▶ **Exercise description**: Please find all lines containing "Viện" in the listing below and copy them.

▶ **Provided entries**:

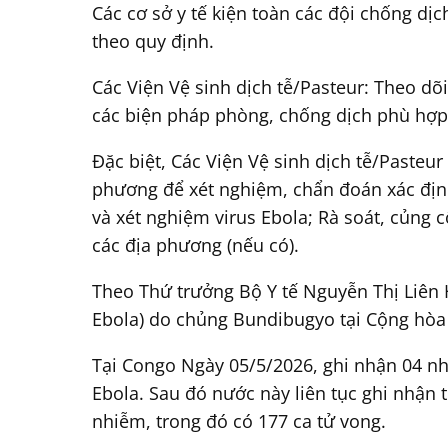
Các cơ sở y tế kiện toàn các đội chống dị
theo quy định.
Các Viện Vệ sinh dịch tễ/Pasteur: Theo dõi
các biện pháp phòng, chống dịch phù hợp,
Đặc biệt, Các Viện Vệ sinh dịch tễ/Pasteu
phương để xét nghiệm, chẩn đoán xác định 
và xét nghiệm virus Ebola; Rà soát, củng 
các địa phương (nếu có).
Theo Thứ trưởng Bộ Y tế Nguyễn Thị Liên H
Ebola) do chủng Bundibugyo tại Cộng hòa 
Tại Congo Ngày 05/5/2026, ghi nhận 04 nh
Ebola. Sau đó nước này liên tục ghi nhận
nhiễm, trong đó có 177 ca tử vong.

▶ **Output for this task**:
Các Viện Vệ sinh dịch tễ/Pasteur: Theo dõi
Đặc biệt, Các Viện Vệ sinh dịch tễ/Pasteu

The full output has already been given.